Nous tenons à réaffirmer l'importance de maintenir intacte l'actuelle Loi sur les armes à feu (C-68), adoptée en 1995, et son registre des armes d'épaule. Le 14 novembre dernier, les Directeurs de santé publique du Québec ont déposé un mémoire au Comité permanent de la sécurité publique et nationale (SECU), pour lequel ils n'ont pu obtenir une audience.

Aujourd'hui, nous tenons à exprimer notre désaccord sur la recommandation du SECU, à l'effet d'appuyer le projet de loi C-19, et conséquemment nous demandons aux députés de l'abandonner.

Le projet de loi C-19 : un enjeu qui dépasse le problème de la criminalité

Au Canada, les suicides sont de loin la première cause de décès par arme à feu, puisqu'ils représentent 73 % d'entre eux. Dans au moins 43 % de ces cas, en 2008, l'arme en cause était une arme à feu sans restriction ou arme d'épaule. En 2010, cette catégorie d'arme à feu, comprenant les carabines et les fusils de chasse, représentait 23 % des homicides commis à l'aide d'une arme à feu.
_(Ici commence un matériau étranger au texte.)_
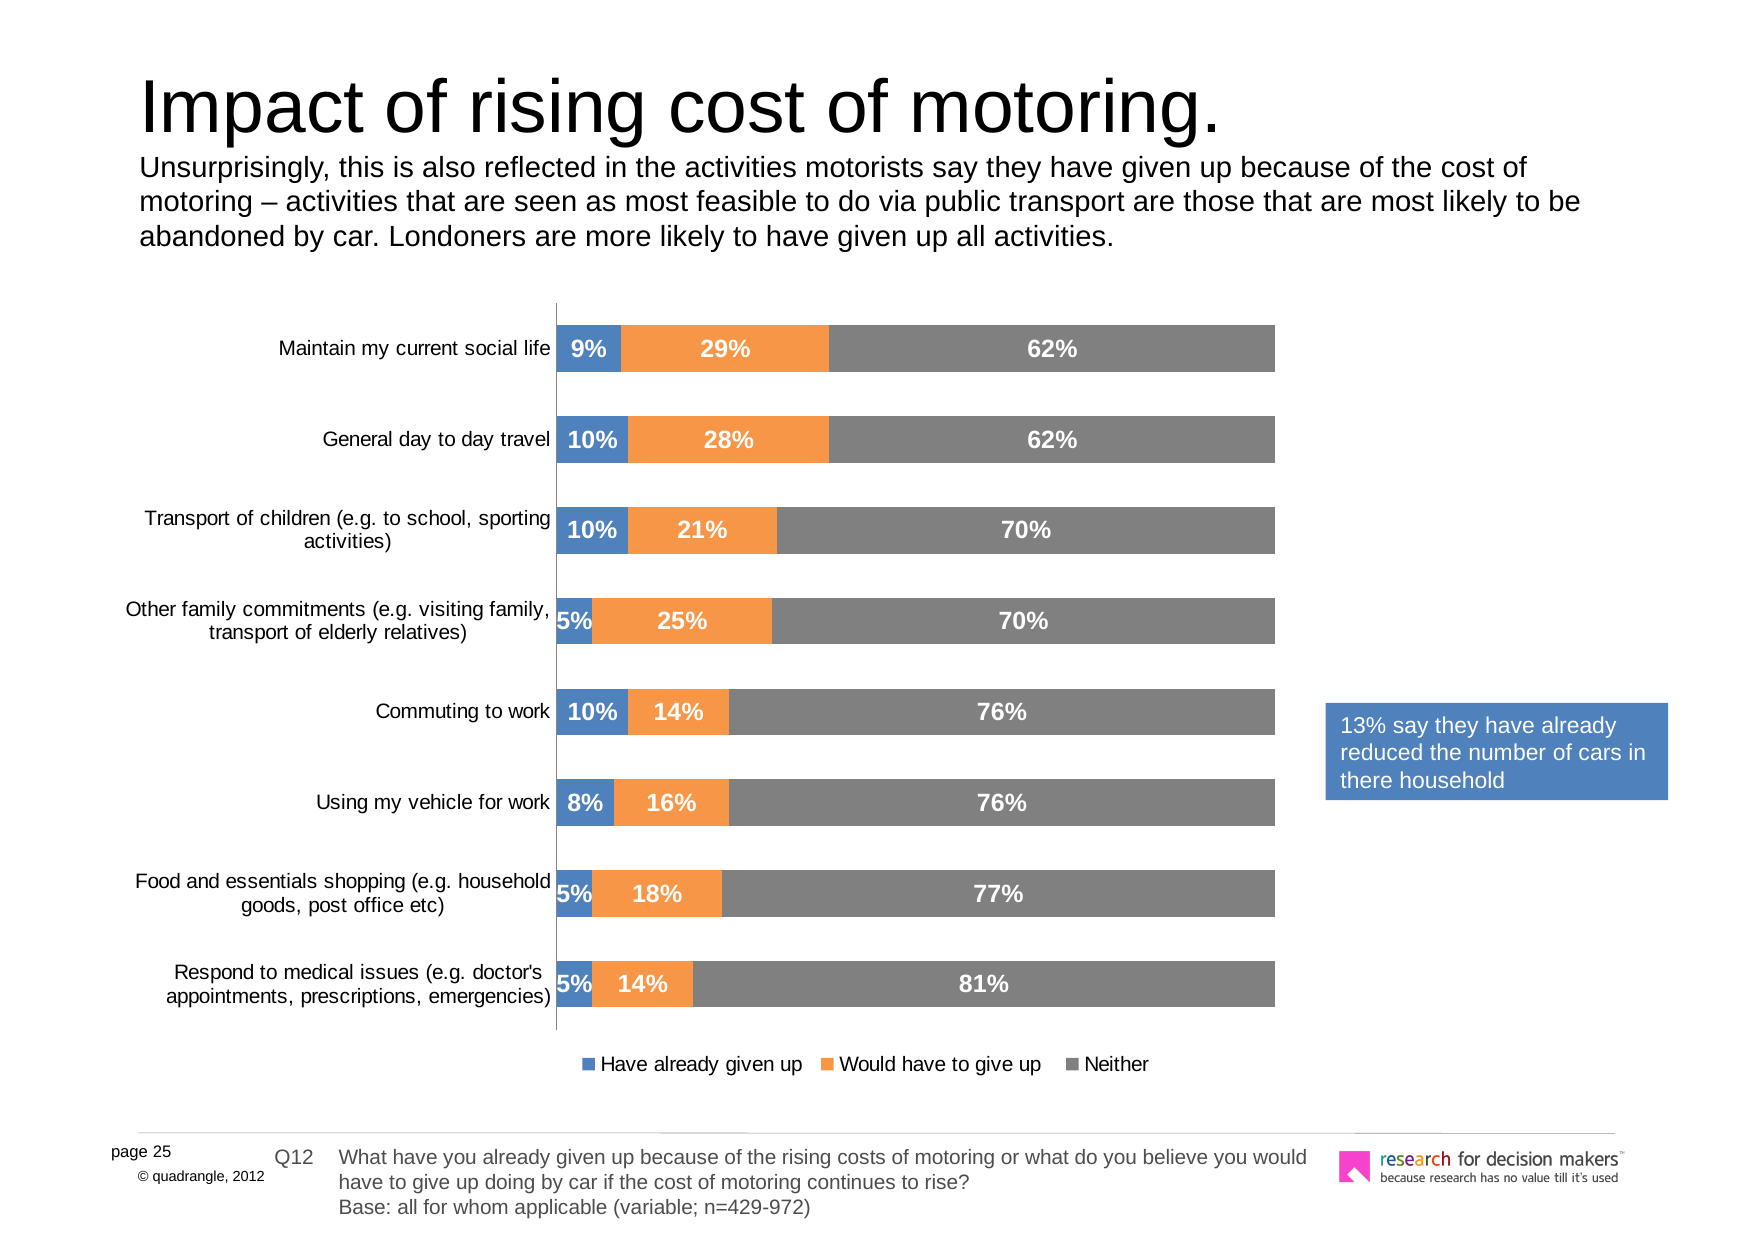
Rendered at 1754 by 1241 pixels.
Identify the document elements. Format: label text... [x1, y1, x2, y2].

Il est démontré que les décès liés aux armes à feu concernent surtout des personnes aux prises avec des problèmes personnels, conjugaux ou de santé mentale plutôt que le milieu criminel. De plus, dans la plupart des cas, ces décès surviennent au domicile des victimes. Dans ce contexte, la présence d'une arme à feu facilement accessible s'avère un élément qui facilite le passage à l'acte, notamment en ce qui concerne les homicides conjugaux.
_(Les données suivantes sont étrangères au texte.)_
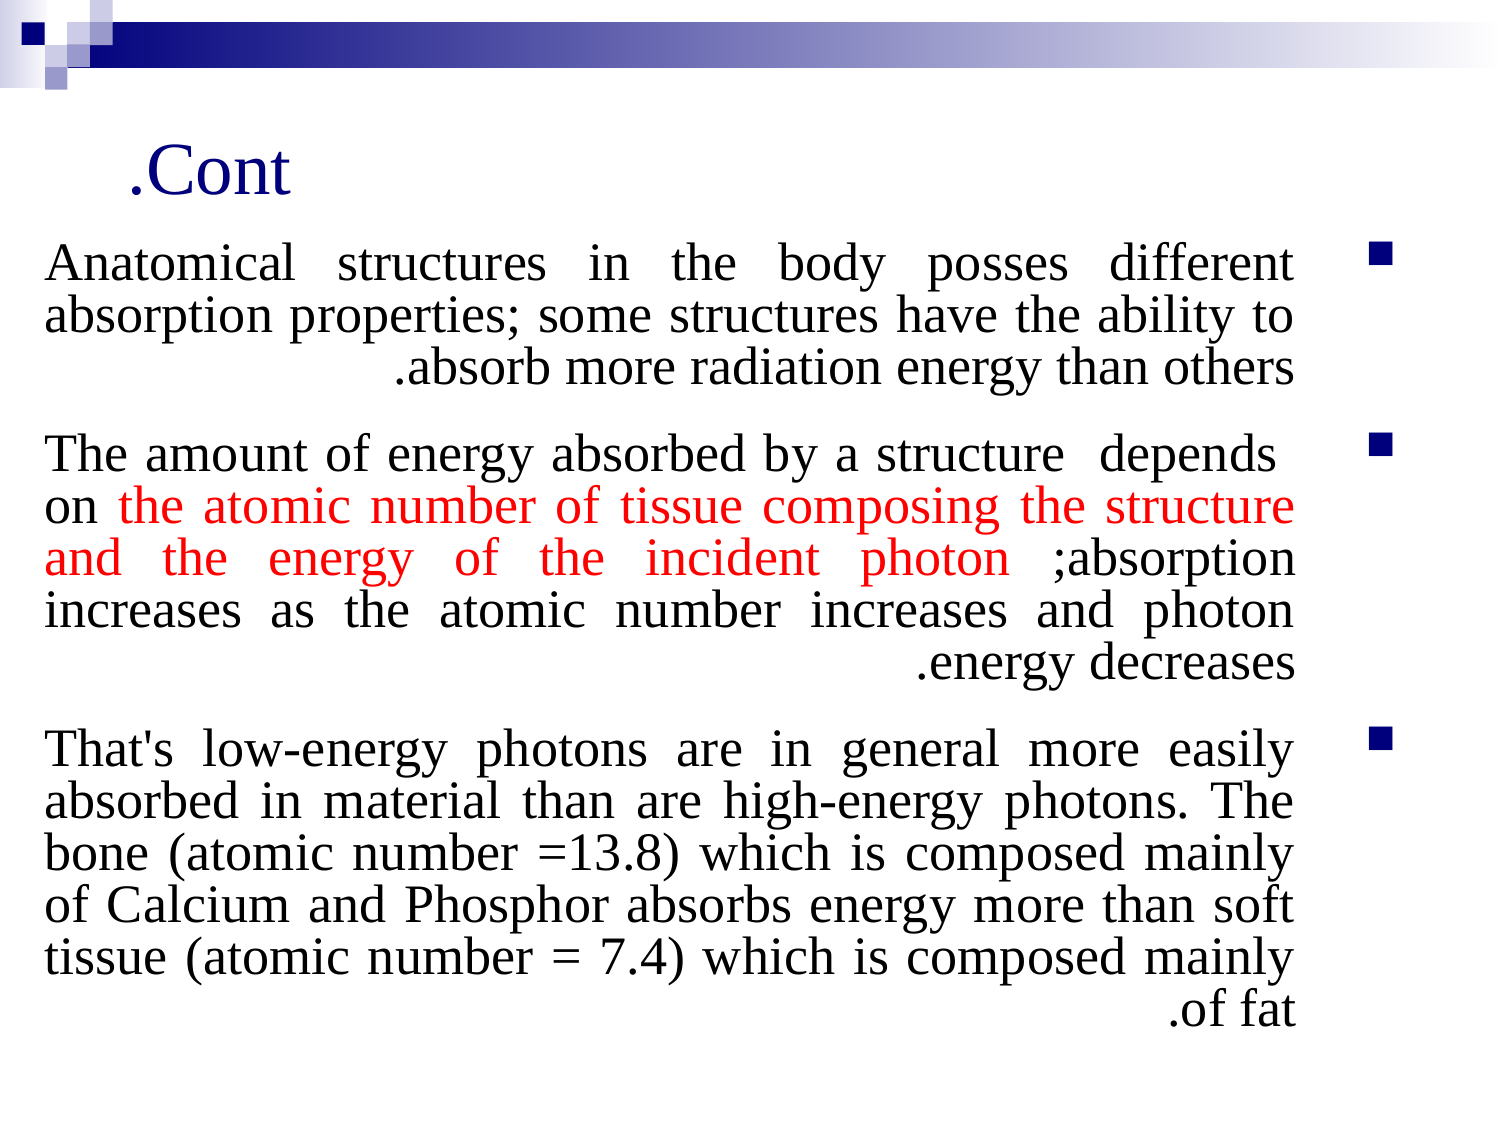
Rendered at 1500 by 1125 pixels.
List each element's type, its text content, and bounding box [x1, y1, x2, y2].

En fait, les membres d'une maisonnée où il y a une arme à feu sont environ cinq fois plus à risque de suicide et près de trois fois plus à risque d'homicide que ceux qui résident dans un domicile sans arme à feu. D'où l'importance de rendre ce type d'arme moins accessible aux personnes susceptibles d'en faire une mauvaise utilisation.
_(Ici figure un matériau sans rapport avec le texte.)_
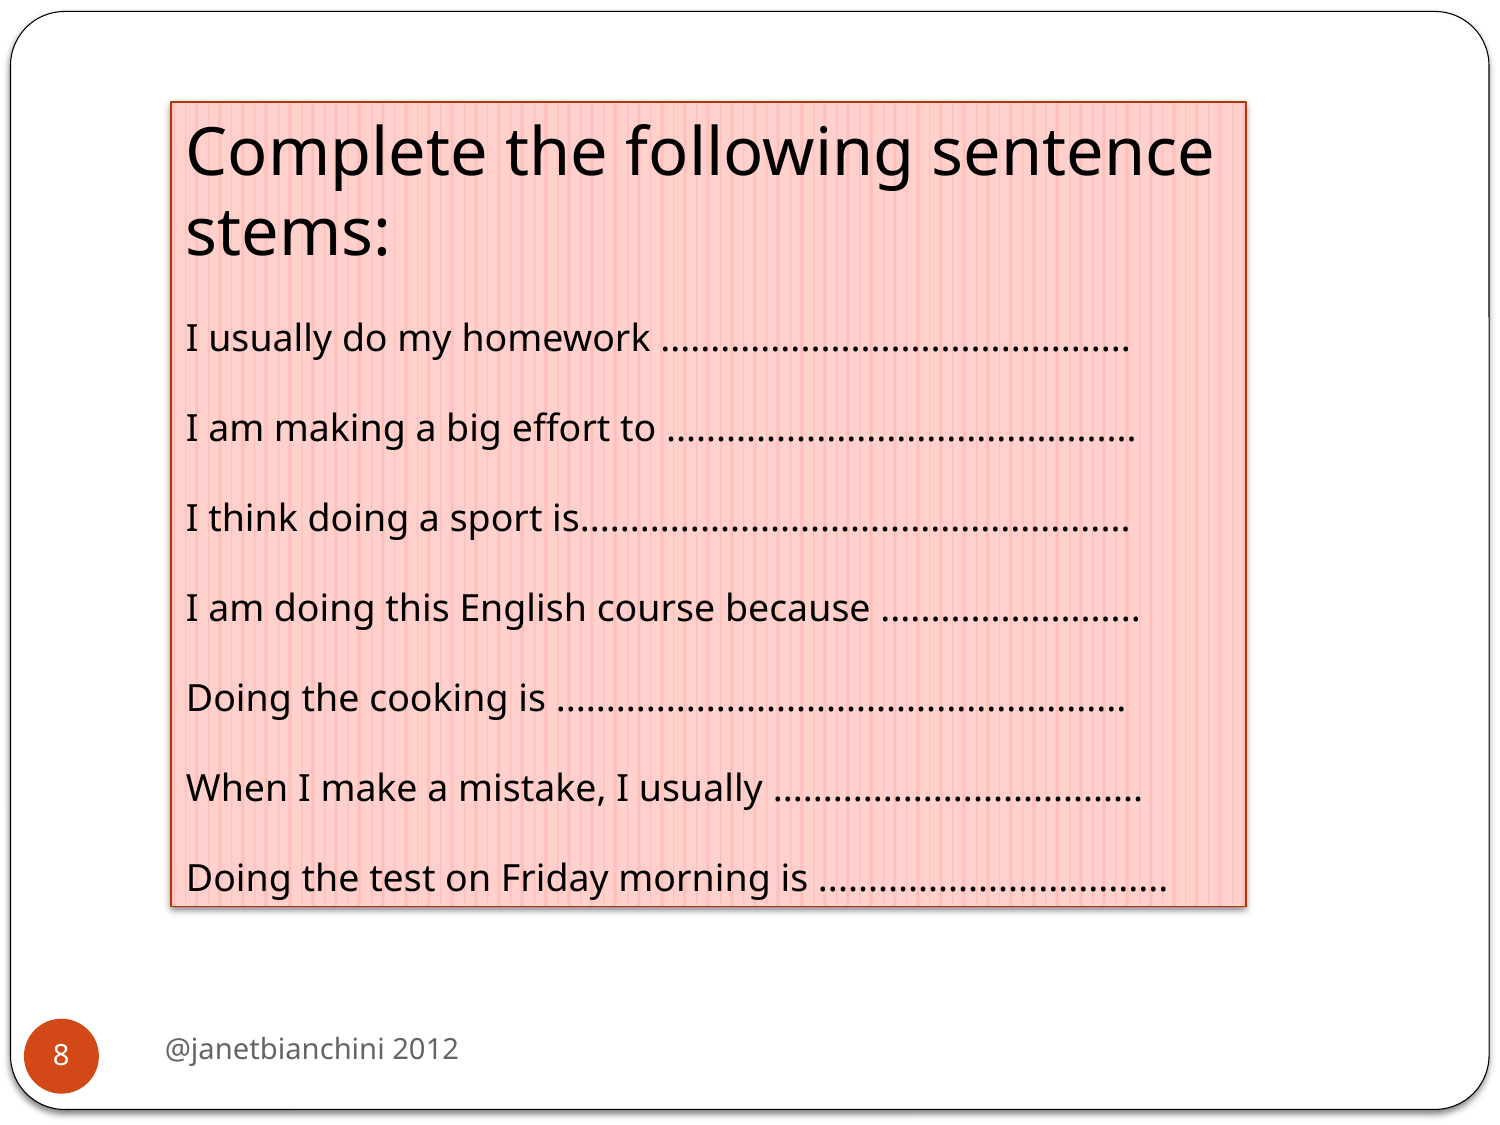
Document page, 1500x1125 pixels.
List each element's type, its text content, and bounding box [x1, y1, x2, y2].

La loi actuelle sur les armes à feu : une mesure efficace qui sauve des vies

L'adoption du projet de loi C-19 aurait pour effet de démanteler un système efficace qui permet de sauver des vies et d'éviter des blessures graves. L'Institut national de santé publique du Québec estime qu'entre 1998 et 2004, l'entrée en vigueur de la Loi C-68 est associée à une diminution d'environ 250 suicides et 50 homicides, par année, en moyenne, dans l'ensemble du Canada. Ce nombre représente près d'un décès par jour, année après année. Depuis la mise en place du registre des armes d'épaule et d'autres mesures de contrôle complémentaires, le taux de suicide par arme à feu a diminué davantage par rapport au taux de suicide par d'autres méthodes. Par ailleurs, une étude récente a conclu que des contrôles plus stricts sur les armes à feu ont été suivis de diminutions significatives, de l'ordre de 5 à 10% selon les provinces, des homicides par arme à feu.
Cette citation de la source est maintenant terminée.